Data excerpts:
*-*-*

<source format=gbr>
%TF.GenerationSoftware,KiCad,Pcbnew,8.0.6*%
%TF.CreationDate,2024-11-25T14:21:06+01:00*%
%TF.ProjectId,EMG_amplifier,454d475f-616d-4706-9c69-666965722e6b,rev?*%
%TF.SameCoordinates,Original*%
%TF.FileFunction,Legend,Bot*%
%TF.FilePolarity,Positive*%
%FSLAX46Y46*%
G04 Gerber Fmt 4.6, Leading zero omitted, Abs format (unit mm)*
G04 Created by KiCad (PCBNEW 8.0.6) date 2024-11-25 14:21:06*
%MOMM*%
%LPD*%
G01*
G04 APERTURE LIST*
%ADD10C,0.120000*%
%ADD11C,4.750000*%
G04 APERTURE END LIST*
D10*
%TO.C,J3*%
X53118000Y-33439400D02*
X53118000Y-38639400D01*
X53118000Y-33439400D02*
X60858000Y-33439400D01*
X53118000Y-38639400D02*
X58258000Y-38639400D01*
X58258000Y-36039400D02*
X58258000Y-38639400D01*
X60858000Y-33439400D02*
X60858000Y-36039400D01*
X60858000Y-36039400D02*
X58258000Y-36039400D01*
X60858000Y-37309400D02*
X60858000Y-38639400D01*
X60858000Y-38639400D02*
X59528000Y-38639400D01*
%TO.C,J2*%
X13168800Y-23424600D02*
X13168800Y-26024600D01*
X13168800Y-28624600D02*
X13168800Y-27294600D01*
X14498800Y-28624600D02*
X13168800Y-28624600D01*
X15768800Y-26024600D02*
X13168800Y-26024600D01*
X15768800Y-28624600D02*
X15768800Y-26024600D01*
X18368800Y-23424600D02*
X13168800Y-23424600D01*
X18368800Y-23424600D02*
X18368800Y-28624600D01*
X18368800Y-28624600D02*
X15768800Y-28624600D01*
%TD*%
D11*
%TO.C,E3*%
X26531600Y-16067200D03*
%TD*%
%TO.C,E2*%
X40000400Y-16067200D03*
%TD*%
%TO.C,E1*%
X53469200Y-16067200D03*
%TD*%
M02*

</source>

*-*-*

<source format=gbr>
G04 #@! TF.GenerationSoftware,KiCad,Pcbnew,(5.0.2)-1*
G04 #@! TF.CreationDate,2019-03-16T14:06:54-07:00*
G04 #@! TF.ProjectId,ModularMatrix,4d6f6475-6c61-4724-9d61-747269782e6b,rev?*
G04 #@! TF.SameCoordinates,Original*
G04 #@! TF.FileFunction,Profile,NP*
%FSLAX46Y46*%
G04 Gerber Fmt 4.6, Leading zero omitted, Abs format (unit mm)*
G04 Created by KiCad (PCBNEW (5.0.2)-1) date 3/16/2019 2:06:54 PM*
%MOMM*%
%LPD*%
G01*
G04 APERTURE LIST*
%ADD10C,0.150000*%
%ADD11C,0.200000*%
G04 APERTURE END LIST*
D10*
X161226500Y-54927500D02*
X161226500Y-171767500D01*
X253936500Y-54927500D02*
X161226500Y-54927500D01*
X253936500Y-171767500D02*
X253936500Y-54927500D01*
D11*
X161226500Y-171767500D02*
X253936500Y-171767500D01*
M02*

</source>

*-*-*

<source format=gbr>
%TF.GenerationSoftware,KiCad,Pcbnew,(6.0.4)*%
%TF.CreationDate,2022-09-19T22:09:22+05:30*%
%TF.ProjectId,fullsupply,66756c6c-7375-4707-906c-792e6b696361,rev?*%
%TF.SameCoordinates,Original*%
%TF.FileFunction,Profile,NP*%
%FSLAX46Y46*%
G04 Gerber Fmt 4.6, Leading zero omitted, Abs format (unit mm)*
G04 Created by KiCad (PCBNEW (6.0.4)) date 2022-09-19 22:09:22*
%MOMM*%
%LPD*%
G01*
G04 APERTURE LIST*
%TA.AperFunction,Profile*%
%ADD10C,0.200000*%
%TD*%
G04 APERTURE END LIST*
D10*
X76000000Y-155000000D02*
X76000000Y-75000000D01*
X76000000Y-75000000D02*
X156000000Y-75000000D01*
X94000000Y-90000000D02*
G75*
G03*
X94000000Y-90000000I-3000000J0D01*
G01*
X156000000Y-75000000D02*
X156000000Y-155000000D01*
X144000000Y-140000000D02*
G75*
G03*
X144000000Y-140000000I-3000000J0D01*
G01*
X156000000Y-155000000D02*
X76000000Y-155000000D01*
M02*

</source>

*-*-*

**Job**
Return all lines in the entries above that carry the word "GenerationSoftware".

**Answer**
%TF.GenerationSoftware,KiCad,Pcbnew,8.0.6*%
G04 #@! TF.GenerationSoftware,KiCad,Pcbnew,(5.0.2)-1*
%TF.GenerationSoftware,KiCad,Pcbnew,(6.0.4)*%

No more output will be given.